Foster's plan to be used in full

PUBLISHED : Sunday, 07 April, 2002, 12:00am
UPDATED : Sunday, 07 April, 2002, 12:00am

Officials have dismissed suggestions they adopt a pick-and-mix approach to the West Kowloon waterfront development, and are preparing to adopt Lord Norman Foster's award-winning design in full, the Sunday Morning Post has learned.

News of the commitment to Lord Foster's design emerged ahead of another visit by the architect to Hong Kong, tentatively planned for April 18, when his West Kowloon design will be officially awarded top prize in the design contest.

While there have been appeals to the Government to integrate other winning designs into the master plan, a source close to the Government told the Post it would be foolhardy to break the continuity of Lord Foster's design, which includes a massive canopy roof following the shape of the harbour.

The roof, covering 25 hectares, would 'reinvent' the notion of indoor and outdoor entertainment by grouping under one unified roof a variety of public facilities such as opera, cinemas, offices, retail malls and open spaces, according to the design brief.

'It's hard to deviate from it. It's not easy to gather different concepts into the layout plan,' the source said.

'Unless major technical problems are detected in the design, it is the wish of the Government the site should be developed according to the prize design.

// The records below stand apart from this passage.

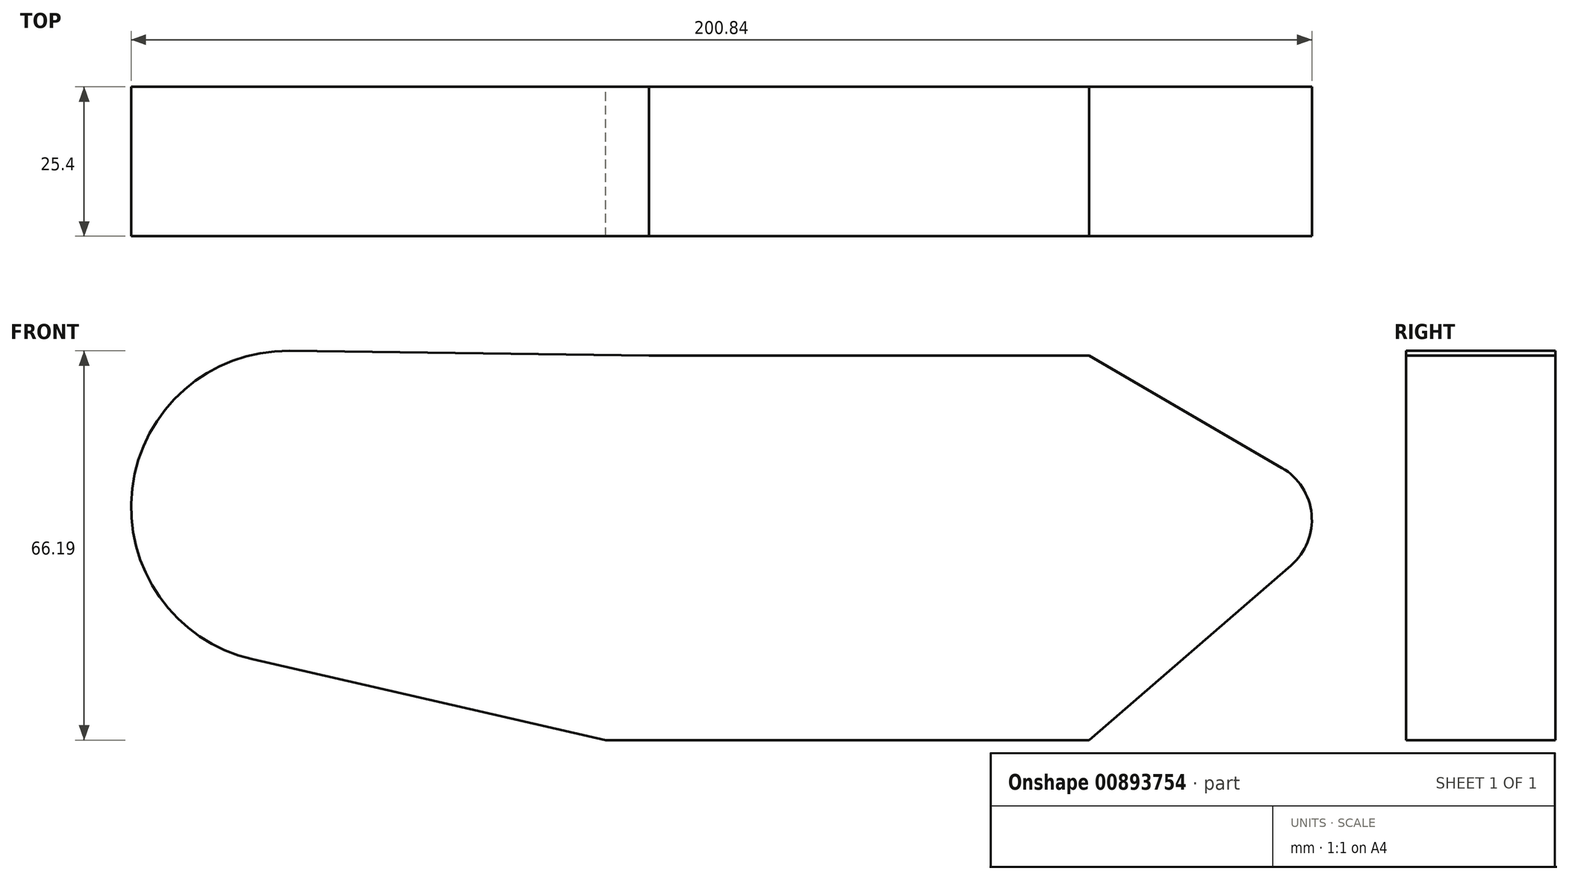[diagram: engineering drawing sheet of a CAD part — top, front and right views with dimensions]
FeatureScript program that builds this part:
annotation { "Feature Type Name" : "Feature", "Feature Type Description" : "" }
export const myFeature = defineFeature(function(context is Context, id is Id, definition is map)
    precondition{}
    {
        {
            var Q0;
            Q0=qCreatedBy(makeId("Front.planeOp"),FACE);
            var sketch = newSketch(context, id + "F0", { "sketchPlane" : qUnion([Q0])});
            skCircle(sketch, "E0", {"center": v(-107.74, 7.45) * mm, "radius": 26.57 * mm});
            skCircle(sketch, "E1", {"center": v(56.29, 5.28) * mm, "radius": 10.24 * mm});
            skLineSegment(sketch, "E2.bottom", {"start": v(-53.62, 33.2) * mm, "end": v(28.63, 33.2) * mm});
            skLineSegment(sketch, "E2.top", {"start": v(-53.62, -32.17) * mm, "end": v(28.63, -32.17) * mm});
            skLineSegment(sketch, "E2.left", {"start": v(-53.62, 33.2) * mm, "end": v(-53.62, -32.17) * mm});
            skLineSegment(sketch, "E2.right", {"start": v(28.63, 33.2) * mm, "end": v(28.63, -32.17) * mm});
            skLineSegment(sketch, "E3", {"start": v(-107.4, 34.02) * mm, "end": v(-46.2, 33.2) * mm});
            skLineSegment(sketch, "E4", {"start": v(-46.2, 33.2) * mm, "end": v(28.63, 33.2) * mm});
            skLineSegment(sketch, "E5", {"start": v(61.43, 14.13) * mm, "end": v(28.63, 33.2) * mm});
            skLineSegment(sketch, "E6", {"start": v(62.98, -2.47) * mm, "end": v(28.63, -32.17) * mm});
            skLineSegment(sketch, "E7", {"start": v(-53.62, -32.17) * mm, "end": v(-113.67, -18.45) * mm});
            skSolve(sketch);
        }
        {
            var Q0;
            Q0 = qSketchRegion(id + "F0", true);
            extrude(context, id + "F1", {"entities" : qUnion([Q0]), "depth" : 25.4 * mm, "offsetDistance" : 25.4 * mm});
        }
    });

'Otherwise, what's the point of having a world competition and calling a jury of experts to make their professional judgment?'

Last month, Lord Foster, when asked of the possibility of a mixture of concepts for West Kowloon, said bluntly: 'It would be a tragedy - a tragedy for Hong Kong.'

His $24 billion plan also features a retail and restaurant spine leading the flow of people to the west end's waterfront opera and theatre core.

Lord Foster's design model will be on display tomorrow at the Chinese University, together with the second prize-winning design and three honourable-mention winners.

Rocco Yim Sen-kee, the local architect who took one of the honourable mentions, agreed it was hard to merge different designs into one plan, but said technical and financial considerations had to be taken into account.

'It is a question of what the Government puts more emphasis on - the design form or the feasibility. Sometimes, it's not just the design,' Mr Yim said.

The chairman of lobby group Urban Watch, Wong Wah-sang, said it was inevitable the master layout plan had to fall in line with Lord Foster's concept, which was 'striking and impressive'. But he said variation could be acceptable under the canopy roof.

The source added that so far there had been no decision on a development mechanism for Lord Foster's project.

He said the projected annual $1.3 billion in revenue from civic and cultural facilities under the Lord Foster plan may have overestimated the scale of Hong Kong's appetite for arts and culture.

'Details like these require further investigation by the consultancy. The Government needs to ensure the design is feasible, not just great,' the source said.